Selain bersiap untuk membayar secara mengangsur, perusahaan juga tengah melakukan evaluasi dan kajian internal untuk meminta proses permohonan Peninjauan Kembali kepada MA.

Selain itu, perusahaan juga sedang melakukan kajian upaya-upaya lainnya dengan memperhatikan kepentingan terbaik.

“Potensi denda terkait dengan 49 Surat Ketetapan Pajak Kurang Bayar (SKPKB) yang perkaranya diajukan oleh DJP sebagai Pemohon Peninjauan Kembali (PK) ke MA adalah sebesar Rp. 3,06 triliun,” kata manajemen, dikutip Rabu (3/2/2021).

Sebelumnya, berkaitan dengan hal ini Kementerian Badan Usaha Milik Negara (BUMN) bakal melakukan pembicaraan dengan Kementerian Keuangan (Kemenkeu) untuk menyelesaikan sengketa pajak yang terjadi antara PGAS dan DJP.

Saf Khusus Menteri BUMN Arya Sinulingga mengatakan sengketa ini sudah berlangsung cukup lama dengan proses peradilan pertama, PGN memenangkan kasus tersebut. Namun saat kasus tersebut telah masuk ke Mahkamah Agung (MA) justru perusahaan diwajibkan untuk membayarkan pajak ini.

“Langkah yang akan kami lakukan adalah ada 2, yang pertama kami akan bicarakan hal ini ke Kementerian Keuangan karena mereka sudah mengakui bahwa ini bukanlah objek pajak. Jadi KBUMN akan melakukan pembicaraan dengan Kemenkeu,” kata Arya di Jakarta, Senin (4/1/2021).

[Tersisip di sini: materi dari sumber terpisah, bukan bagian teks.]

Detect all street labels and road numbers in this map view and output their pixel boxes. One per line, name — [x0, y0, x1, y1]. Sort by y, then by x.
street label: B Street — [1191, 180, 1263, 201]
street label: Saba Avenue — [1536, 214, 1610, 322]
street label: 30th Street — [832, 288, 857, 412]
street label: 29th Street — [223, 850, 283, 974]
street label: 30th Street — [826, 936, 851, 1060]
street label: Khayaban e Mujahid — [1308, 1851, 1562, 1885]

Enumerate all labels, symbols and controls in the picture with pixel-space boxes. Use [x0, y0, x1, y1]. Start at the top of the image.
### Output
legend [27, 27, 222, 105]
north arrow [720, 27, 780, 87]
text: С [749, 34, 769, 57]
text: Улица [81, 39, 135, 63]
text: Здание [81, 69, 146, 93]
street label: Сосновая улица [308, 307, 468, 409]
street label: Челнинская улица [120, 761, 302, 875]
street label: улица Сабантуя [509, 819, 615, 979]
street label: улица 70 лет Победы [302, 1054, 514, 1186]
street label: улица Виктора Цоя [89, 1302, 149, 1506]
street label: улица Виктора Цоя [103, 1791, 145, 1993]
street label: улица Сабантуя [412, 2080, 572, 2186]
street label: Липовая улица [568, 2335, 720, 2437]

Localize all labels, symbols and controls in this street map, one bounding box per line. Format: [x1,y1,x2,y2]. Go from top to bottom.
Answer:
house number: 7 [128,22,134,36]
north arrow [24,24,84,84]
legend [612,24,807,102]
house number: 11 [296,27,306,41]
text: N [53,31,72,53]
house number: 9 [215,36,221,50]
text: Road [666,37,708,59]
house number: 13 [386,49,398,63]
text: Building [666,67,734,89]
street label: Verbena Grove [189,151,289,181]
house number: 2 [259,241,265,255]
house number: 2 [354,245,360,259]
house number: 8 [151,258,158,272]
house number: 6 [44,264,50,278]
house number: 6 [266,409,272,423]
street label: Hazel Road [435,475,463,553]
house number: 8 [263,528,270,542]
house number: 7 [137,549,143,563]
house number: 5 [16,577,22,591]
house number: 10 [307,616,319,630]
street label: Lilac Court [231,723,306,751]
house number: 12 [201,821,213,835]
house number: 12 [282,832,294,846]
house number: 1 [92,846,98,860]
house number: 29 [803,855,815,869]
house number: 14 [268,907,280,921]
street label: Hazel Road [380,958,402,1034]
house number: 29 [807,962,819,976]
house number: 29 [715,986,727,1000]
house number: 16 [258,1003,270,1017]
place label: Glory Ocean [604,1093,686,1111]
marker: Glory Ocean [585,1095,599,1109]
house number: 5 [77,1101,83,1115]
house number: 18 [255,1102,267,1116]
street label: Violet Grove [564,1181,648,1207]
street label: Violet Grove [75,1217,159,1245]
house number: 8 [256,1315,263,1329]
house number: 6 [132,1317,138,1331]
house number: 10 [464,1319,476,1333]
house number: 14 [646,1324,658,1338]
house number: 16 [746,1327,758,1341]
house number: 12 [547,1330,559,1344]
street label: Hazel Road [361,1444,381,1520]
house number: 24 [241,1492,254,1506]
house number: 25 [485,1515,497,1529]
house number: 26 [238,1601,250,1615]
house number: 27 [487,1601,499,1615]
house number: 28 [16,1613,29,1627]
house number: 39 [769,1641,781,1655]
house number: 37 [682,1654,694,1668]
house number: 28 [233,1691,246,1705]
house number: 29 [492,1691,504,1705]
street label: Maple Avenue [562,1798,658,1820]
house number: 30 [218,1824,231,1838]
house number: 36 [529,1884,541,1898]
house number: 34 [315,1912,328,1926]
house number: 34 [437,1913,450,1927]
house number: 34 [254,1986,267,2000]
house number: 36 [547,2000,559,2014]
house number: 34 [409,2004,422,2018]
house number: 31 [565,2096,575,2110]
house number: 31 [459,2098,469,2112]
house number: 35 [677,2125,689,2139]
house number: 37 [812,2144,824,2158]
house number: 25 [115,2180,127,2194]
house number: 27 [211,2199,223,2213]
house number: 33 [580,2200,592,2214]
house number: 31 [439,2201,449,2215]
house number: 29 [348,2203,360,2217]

“Kedua, kita juga akan melihat nantinya yang namanya putusan ada berapa lagi kasus yang mirip. Nanti dengan dasar keputusan tersebut maka kami akan minta untuk PGN melakukan langkah hukum, misalnya PK 2 dan itu memungkinkan karena sudah diakui bahwa ini bukanlah objek pajak,” terangnya.